Partie invisible de l’iceberg “diabète“ 

Au stade de prédiabète déjà, débutent les dommages des organes cibles d’une hyperglycémie, rétine, cerveau, peau, rein, etc. Ainsi, le diamètre des artérioles rétiniennes ou de la peau est modifié dans le sens d’une dilatation. Or, une maladie des petits vaisseaux, et notamment cérébraux, augmente le risque de porosité de la barrière hémato-méningée, de microsaignements et ainsi d’AVC, de troubles cognitifs, de dépression. L’hyperglycémie est une toxine pour les cellules endothéliales et les neurones des systèmes autonome et périphérique. La vitesse de conduction nerveuse est compromise dès le stade de prédiabète, ainsi que la fréquence cardiaque. La longueur des fibres nerveuses de la cornée est réduite ; la couche des fibres nerveuses rétiniennes est amincie autour du disque optique et de la macula. Par ailleurs cette neurodégénération rétinienne est associée à une atrophie cérébrale, dans la substance grise et blanche, hippocampe compris, et à une incidence accrue de symptômes dépressifs (à 7 ans). 

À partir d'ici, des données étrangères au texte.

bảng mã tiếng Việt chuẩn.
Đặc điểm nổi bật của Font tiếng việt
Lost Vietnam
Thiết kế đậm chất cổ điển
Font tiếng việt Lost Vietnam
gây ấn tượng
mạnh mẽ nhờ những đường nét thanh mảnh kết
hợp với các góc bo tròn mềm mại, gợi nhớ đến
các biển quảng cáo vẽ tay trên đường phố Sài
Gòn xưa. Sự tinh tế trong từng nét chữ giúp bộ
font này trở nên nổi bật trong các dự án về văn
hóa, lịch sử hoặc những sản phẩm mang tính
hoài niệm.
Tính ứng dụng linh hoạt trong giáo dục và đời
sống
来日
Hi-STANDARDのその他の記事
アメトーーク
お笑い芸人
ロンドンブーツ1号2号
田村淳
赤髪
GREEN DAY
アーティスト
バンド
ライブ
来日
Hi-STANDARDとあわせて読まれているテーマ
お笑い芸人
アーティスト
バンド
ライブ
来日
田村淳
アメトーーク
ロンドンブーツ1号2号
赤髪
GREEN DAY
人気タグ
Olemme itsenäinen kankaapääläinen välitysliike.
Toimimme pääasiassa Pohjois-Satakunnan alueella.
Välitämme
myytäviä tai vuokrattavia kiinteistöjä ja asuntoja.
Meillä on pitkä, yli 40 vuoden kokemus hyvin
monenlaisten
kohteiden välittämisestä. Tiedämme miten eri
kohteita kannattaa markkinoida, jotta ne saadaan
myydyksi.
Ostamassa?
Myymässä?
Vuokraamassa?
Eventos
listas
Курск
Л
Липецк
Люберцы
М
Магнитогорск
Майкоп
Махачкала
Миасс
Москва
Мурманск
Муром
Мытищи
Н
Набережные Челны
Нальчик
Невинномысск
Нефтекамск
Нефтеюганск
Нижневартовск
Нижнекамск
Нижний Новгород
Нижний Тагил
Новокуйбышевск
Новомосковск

S’agissant plus spécifiquement des polyneuropathies, leur prévalence est équivalente au stade de prédiabète (quand coexistent une hyperglycémie modérée à jeun et une intolérance au glucose), et de même niveau que pour un diabète avéré (Etude Maastricht*). Le risque est associé à un test oral perturbé de tolérance au glucose. Or les patients préDT (et leur médecin) sont très peu conscients de ces risques, concernant le pied diabétique notamment. Par ailleurs, les femmes sont plus à risque de neuropathie et de douleurs associées.  
Enfin, la prévalence de la neuropathie autonome cardiaque, associée à un risque (quintuplé) de mortalité cardiovasculaire, est augmentée au stade de prédiabète. Les facteurs de risque pour une neuropathie diabétique sont l’âge et la taille non modifiables, d’une part, le poids, la glycémie post-prandiale, une hypertriglycéridémie et une inflammation chronique de bas grade d’autre part. 

 

Réversible 

La bonne nouvelle est que le DT2 peut être évité à ce stade de prédiabète par les modifications du mode de vie surtout et/ou la metformine, le bénéfice de ces interventions étant mesuré en particulier sur les neuropathies. Pour ce qui est des complications micro-vasculaires, ce sont les femmes qui profitent le plus d’un changement de mode de vie. Quoi qu’il en soit, bilanter les personnes prédiabète à la recherche de neuropathies est nécessaire ; de la même manière, une neuropathie a priori idiopathique doit inciter à rechercher un préDT par un test oral de tolérance au glucose. 

 

L’HbA1c, marqueur de risque cardiovasculaire, dès le stade de prédiabète 

Le risque de décès CV croît avec la glycémie post-prandiale, qui est un meilleur facteur prédicteur que la glycémie à jeun. En cas d’hyperglycémie modérée, 6,1 à 6,9 mmol/L de glycémie à jeun, ou d’intolérance au glucose à son début, le risque de décès cardiovasculaire est augmenté de 20 %. Et l’on sait que les changements de mode de vie affectent dans le bon sens le risque de diabète et de décès cardiovasculaire. Or la glycémie post-prandiale (PP) n’est pas réalisée en routine, et peut varier d’un jour à l’autre… L’HbA1c est à l’évidence un meilleur test diagnostique du prédiabète, conjugant praticité, précision et preuves cliniques. 

La moitié des variations de l’HbA1C des personnes indemnes de diabète s’explique par des facteurs non liés à la glycémie (âge, sexe, etc.). Mais dès le préDT, l’HbA1c évolue majoritairement en fonction des variations de la glycémie à jeun ou PP : les patients prédiabète (d’après leur Hb1Ac) ont effectivement un risque de maladie cardiovasculaire augmenté de 20 %, versus les personnes normoglycémiques.  

Une réduction du risque de maladie cardiovasculaire ou de décès n’est toutefois observée que pour les personnes dont le prédiabète était défini sur la glycémie PP et qui reviennent à une glycémie normale. Par ailleurs, la glycémie à jeun n’améliore pas la prédiction du risque cardiovasculaire chez des personnes non diabétiques. Enfin, le risque augmenté d’évènement cardiovasculaire pour des personnes prédiabétiques est dû essentiellement aux niveaux anormaux des autres facteurs de risque cardiovasculaire conventionnels.